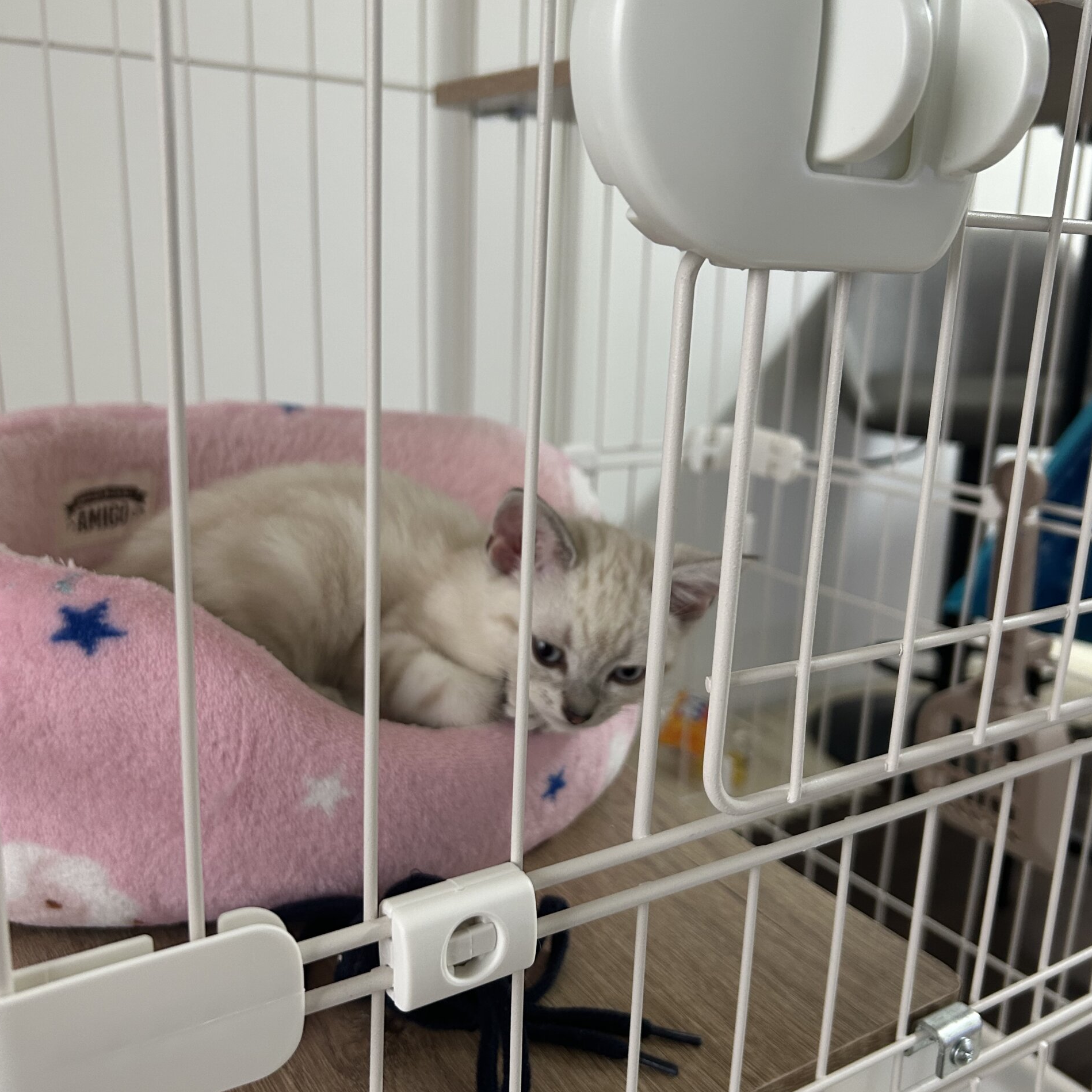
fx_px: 1106
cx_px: 545
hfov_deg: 52.5
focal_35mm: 31
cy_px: 561
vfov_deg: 52.5
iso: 160
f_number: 1.5
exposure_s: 1/60
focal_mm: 5.7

** Action item **
The response should repeat every entry above exactly and include none of the pictures.

** Exercise response **
fx_px: 1106
cx_px: 545
hfov_deg: 52.5
focal_35mm: 31
cy_px: 561
vfov_deg: 52.5
iso: 160
f_number: 1.5
exposure_s: 1/60
focal_mm: 5.7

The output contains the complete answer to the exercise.